The American Dialect Society Dictionary will be able to clear up such misunderstandings. Out west, for example, ordering a bear claw will produce a pastry, not an ursine delicacy. And before you go to San Francisco, you should know that a "Hangtown Fry" will include, along with a lot of other stuff, oysters and scrambled eggs. (The story is that a man condemned to death ordered the most complicated collection of foodstuffs he could think of in order to postpone his execution for a least a couple of days.)

I'll be curious to see how this regional dictionary deals with the Tri-State area. How, for example, will they possibly be able to define "tip jars"?

"Move on" could be problematic. In most areas of the nation, it is synonymous with a liberal political action group. To us it means fast: "The school bus is coming down the street; get a move on."

Here, to throw up is to upchuck; itch is a verb; unsuccessfully popping a beer during a drag race is a "teachable moment"; and a snake bite is a reptile dysfunction.

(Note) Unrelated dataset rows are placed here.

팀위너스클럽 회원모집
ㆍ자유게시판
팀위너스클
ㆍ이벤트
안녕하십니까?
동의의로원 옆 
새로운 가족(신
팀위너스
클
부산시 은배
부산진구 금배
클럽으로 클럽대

Here are some other entries I would include:

Phrase: "Surf and turf."

Translation: Carp and groundhog.

Phrase: "Mute."

Translation: Something that doesn't matter anymore, as in a mute point.

Phrase: "Higher ed."

Translation: Employing a guy named Edward to clean out your gutters.

Phrase: "Intelligent design."

Translation: A riding mower with cup holders.

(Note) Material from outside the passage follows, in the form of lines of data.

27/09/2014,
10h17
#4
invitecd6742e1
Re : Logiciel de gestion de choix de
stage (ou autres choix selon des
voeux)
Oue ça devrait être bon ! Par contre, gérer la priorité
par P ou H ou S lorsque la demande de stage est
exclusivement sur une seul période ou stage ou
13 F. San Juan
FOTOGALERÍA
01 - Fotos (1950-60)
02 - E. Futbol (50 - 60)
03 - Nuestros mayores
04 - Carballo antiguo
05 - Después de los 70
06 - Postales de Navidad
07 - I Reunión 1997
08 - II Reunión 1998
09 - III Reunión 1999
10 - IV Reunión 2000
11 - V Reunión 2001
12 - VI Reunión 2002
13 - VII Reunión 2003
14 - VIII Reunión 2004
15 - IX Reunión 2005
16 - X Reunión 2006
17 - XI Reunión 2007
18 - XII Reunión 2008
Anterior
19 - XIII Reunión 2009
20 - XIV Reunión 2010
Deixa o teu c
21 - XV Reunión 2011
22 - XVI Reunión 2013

Phrase: "Hard-earned tax dollars."

Translation: Money procured as you're sitting in the break room picking flakes of dead skin off your scalp while waiting for the shift change.

Phrase: "Wursh."

Translation: Something you do to the sheets every two months, whether they need it or not.

Phrase: "Targeted investment in education."

Translation: Lottery tickets.

Phrase: "Christmas lights."

Translation: What illuminates your front porch in July.

Phrase: "Balanced diet."

Translation: Three chili dogs on your girlfriend's thigh.

Phrase: "Family planning."

Translation: Your six kids throwing a fit in the aisle of a department store to distract the clerk while you shoplift a "50 Best NASCAR Crashes" video.

Needless to say, these need to be included in the new regional dictionary, or else no one who visits the area will be able to figure out what we're talking about -- which is not to say that we know ourselves.